Sin embargo, mientras en el búcaro de nuestras ilusiones se desmaya otra flor, y pese al desmayo general que nos invade en este 98 carente de horizontes más amplios que los estrechos trazados por Maastricht, algunos síntomas nos permiten esperar (en el fondo de la olla de Pandora queda siempre la esperanza) que el tren de la utopía sólo esté detenido en vía muerta de momento y pueda reanudar su marcha, nuevamente impulsado por las bielas dialécticas de la historia. Ahí está el esperanzador motín de los exclusos del sistema en el neoliberal Sin. Sin: esos sin trabajo, sin techo, sin papeles, sin pensión, sin derechos, y demás marginados de la sociedad dual, que empiezan a movilizarse, también en esta ocasión en Francia, dentro de la Europa que bosteza, esa tumba vacía de anhelos e ideales que ya apestaba a Kierkegaard.

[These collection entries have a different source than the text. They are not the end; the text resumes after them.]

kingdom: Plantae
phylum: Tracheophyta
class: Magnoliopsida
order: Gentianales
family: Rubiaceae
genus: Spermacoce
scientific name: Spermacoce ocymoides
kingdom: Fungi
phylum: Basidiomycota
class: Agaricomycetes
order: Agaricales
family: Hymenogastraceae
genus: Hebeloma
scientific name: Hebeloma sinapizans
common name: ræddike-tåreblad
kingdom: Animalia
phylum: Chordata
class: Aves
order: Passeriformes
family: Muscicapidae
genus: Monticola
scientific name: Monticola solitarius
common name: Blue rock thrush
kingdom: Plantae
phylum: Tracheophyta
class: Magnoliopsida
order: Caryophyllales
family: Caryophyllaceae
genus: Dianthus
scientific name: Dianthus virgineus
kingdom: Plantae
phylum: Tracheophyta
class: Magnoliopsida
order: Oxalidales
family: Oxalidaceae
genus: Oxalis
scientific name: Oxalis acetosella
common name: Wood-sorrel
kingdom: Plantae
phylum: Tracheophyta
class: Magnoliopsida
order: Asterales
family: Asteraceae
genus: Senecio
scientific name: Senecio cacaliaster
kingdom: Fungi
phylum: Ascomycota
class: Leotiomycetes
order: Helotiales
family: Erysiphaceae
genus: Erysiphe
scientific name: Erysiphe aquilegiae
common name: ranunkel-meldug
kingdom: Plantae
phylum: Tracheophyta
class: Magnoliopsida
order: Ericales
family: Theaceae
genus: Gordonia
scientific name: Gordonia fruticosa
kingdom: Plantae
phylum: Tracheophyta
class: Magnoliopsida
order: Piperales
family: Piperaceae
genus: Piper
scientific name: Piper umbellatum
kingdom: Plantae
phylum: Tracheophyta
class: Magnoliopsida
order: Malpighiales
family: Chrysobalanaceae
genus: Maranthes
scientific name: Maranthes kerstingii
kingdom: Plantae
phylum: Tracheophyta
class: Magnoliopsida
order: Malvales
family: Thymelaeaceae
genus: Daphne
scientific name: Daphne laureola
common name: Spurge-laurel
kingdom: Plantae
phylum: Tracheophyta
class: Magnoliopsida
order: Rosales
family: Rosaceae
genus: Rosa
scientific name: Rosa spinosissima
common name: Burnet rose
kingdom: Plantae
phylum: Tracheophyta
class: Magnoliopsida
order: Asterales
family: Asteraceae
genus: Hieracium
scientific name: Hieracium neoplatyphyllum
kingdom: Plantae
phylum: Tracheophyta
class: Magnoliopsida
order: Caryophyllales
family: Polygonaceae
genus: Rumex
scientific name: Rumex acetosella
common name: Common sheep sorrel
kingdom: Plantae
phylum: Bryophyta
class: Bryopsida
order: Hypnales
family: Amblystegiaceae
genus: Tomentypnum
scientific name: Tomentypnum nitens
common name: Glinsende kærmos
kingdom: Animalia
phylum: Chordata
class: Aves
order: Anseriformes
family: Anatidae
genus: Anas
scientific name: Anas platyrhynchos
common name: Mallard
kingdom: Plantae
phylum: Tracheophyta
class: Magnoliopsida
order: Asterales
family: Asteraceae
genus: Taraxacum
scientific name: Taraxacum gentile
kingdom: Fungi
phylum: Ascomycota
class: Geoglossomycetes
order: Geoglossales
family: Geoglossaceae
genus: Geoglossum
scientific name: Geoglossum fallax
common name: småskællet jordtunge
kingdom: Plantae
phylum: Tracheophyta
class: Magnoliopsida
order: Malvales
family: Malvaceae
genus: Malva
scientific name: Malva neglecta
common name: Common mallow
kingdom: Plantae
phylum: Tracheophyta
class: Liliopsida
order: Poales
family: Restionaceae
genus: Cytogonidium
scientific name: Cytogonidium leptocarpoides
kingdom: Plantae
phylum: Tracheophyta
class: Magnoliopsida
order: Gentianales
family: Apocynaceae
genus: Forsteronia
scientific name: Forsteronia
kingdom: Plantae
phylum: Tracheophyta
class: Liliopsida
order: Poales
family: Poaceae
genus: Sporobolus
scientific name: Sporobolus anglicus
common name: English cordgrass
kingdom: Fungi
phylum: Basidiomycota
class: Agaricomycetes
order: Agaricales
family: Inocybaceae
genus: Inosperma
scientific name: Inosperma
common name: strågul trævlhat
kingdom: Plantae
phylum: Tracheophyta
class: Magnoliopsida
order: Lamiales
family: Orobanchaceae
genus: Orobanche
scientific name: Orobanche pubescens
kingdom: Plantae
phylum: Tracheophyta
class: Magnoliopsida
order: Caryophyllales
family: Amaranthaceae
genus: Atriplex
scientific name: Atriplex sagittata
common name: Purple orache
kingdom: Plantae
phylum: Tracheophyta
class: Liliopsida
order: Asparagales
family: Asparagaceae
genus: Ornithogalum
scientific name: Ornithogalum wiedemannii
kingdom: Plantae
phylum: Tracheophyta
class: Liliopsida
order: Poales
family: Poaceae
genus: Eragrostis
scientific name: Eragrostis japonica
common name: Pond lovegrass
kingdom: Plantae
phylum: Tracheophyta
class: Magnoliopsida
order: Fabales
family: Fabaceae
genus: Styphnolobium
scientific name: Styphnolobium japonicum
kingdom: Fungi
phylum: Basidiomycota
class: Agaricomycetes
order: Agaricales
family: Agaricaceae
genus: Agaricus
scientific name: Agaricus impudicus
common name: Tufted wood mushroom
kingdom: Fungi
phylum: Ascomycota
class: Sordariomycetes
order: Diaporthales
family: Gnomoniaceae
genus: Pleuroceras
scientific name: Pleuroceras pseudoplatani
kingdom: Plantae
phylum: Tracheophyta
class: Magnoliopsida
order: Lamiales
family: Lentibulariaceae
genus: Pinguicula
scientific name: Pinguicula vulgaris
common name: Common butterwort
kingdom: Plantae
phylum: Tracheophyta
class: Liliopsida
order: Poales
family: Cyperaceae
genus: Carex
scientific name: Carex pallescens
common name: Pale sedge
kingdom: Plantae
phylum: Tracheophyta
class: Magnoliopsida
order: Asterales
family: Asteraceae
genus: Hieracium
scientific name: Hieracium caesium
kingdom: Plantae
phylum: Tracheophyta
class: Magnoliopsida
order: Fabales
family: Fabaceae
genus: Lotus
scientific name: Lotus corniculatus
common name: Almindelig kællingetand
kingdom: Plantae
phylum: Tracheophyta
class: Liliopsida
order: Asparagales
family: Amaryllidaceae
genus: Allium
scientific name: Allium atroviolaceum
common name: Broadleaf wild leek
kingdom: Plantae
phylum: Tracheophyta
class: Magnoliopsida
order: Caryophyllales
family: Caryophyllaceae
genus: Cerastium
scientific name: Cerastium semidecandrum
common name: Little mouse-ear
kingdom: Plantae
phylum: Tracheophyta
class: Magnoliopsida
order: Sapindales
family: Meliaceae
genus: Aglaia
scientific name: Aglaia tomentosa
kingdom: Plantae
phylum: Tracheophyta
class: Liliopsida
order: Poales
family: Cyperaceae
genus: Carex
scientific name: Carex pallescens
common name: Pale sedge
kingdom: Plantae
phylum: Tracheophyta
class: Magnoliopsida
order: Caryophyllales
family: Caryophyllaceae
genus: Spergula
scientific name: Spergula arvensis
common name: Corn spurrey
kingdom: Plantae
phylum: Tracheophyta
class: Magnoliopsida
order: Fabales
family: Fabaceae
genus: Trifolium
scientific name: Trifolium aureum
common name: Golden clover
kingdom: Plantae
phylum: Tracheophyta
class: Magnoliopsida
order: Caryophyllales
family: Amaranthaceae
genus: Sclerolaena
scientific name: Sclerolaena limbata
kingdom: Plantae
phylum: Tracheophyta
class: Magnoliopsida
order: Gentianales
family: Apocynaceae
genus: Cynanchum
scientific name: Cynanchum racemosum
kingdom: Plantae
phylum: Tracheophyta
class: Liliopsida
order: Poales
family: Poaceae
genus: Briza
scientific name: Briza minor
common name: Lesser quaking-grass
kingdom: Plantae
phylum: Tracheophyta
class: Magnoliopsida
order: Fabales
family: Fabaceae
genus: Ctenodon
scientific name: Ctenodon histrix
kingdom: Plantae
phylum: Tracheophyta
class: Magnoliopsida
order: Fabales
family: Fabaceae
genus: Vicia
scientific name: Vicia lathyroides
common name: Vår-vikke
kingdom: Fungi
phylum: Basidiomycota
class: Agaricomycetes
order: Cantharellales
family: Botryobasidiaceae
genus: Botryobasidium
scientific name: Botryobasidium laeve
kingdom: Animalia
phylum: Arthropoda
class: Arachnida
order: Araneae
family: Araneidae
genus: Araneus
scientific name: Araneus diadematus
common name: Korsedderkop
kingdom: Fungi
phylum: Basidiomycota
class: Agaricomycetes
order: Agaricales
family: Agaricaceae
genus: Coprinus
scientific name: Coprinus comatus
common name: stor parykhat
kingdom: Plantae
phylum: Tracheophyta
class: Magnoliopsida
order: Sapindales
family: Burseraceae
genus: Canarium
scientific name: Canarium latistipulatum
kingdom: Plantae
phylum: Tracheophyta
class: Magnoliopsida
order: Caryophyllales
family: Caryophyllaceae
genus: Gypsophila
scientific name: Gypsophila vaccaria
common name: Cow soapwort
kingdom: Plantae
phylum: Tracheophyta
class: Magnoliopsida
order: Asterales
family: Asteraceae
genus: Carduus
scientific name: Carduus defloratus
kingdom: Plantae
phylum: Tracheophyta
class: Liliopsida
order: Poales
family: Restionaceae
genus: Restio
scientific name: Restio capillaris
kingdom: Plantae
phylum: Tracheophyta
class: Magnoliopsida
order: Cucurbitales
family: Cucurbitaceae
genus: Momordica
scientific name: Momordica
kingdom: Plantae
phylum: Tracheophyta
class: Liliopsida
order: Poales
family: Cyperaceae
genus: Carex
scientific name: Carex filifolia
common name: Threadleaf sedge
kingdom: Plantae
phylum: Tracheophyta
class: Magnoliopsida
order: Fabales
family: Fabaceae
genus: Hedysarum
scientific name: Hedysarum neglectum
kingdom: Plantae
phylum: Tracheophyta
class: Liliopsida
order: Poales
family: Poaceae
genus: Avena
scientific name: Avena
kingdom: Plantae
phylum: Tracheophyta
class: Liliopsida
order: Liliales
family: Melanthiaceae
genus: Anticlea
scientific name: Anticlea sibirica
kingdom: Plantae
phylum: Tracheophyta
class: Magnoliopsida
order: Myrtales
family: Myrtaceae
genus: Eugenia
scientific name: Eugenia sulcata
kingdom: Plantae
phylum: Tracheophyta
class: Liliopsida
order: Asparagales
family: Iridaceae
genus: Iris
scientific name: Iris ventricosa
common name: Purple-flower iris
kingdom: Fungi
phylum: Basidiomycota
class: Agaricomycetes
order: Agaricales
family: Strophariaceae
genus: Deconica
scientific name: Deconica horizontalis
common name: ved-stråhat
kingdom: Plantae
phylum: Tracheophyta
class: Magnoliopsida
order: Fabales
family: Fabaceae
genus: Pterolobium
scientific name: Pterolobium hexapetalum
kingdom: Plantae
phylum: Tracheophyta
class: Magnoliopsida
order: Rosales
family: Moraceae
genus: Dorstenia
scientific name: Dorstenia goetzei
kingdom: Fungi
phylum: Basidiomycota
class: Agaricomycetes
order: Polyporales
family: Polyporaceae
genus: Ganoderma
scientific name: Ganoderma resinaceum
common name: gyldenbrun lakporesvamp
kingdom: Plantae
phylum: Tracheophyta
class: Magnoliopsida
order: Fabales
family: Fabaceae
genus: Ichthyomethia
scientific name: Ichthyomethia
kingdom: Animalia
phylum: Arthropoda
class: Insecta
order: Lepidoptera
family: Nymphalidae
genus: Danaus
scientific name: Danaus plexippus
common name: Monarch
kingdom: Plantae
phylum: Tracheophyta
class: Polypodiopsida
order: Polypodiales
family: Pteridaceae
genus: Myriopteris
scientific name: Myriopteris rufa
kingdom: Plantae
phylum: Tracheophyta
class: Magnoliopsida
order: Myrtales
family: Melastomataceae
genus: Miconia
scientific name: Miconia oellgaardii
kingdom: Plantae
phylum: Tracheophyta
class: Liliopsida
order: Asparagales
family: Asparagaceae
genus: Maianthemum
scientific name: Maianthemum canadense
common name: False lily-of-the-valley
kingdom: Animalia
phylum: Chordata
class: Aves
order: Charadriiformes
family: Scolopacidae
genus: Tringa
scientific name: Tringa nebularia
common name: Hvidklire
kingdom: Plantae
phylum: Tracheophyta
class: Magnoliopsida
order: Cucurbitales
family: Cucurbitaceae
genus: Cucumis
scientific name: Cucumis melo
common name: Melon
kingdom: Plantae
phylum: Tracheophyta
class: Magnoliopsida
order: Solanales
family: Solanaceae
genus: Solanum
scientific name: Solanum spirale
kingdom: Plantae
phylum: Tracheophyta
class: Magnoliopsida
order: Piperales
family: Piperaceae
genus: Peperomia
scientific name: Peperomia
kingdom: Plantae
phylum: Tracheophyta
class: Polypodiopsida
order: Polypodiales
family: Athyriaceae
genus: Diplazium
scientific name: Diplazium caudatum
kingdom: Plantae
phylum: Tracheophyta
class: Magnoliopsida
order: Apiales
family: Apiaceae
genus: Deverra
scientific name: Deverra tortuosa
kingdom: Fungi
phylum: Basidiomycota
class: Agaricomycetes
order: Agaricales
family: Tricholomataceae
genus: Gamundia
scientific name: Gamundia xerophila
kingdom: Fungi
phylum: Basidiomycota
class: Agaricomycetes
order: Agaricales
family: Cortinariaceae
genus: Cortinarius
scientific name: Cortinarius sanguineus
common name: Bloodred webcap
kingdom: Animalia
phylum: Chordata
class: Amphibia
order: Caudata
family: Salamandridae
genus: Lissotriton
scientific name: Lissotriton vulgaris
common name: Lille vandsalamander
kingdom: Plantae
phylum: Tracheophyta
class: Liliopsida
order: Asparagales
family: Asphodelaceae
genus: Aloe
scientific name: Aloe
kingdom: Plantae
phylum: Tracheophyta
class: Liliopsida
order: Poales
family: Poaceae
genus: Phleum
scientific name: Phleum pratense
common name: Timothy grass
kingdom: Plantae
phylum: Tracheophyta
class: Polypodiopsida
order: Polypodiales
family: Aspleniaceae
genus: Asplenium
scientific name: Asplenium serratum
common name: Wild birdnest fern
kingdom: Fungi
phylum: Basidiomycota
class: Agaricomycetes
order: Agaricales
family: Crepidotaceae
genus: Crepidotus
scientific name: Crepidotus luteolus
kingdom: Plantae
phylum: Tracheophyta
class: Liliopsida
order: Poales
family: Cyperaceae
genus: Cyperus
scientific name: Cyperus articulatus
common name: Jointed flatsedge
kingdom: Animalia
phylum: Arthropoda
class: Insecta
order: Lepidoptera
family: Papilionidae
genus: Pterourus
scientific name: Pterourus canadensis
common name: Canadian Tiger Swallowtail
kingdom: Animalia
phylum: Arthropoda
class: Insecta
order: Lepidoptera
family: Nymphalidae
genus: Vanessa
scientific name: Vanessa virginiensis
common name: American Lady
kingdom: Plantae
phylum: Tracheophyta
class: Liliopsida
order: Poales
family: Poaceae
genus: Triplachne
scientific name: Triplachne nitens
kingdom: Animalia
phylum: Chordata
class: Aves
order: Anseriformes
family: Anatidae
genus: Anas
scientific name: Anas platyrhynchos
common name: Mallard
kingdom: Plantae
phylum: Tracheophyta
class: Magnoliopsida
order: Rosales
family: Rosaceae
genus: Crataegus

No es que ese movimiento incipiente nos autorice a pensar que los tiempos estén preñados de presagios anunciadores de aquella "poesía a punto de irrumpir" que detectaba Croce en periodos prerrevolucionarios, ni que se anuncie otro Mayo florido y hermoso francés, como no sea en El Corte Inglés. No parece que, de repente, el kantiano deber de utopía, esa asignatura pendiente de los revolucionarios del mundo, se vaya a volver a enseñar de modo inminente en las universidades donde domina el pensamientc único e insomne neoliberal.

No, aunque algunos, varados argonautas, en el fondo de nuestros corazones, asediado, por el colesterol y el tedio (ese monstruo voraz baudeleriano), sigamos calafateando la vieja barca de los locos a la espera desesperanzada de volvernos a hacer a la mar en busca del alba dorada.

Fernando Castelló es periodista, presidente de la organización internacional Reporteros sin Fronteras.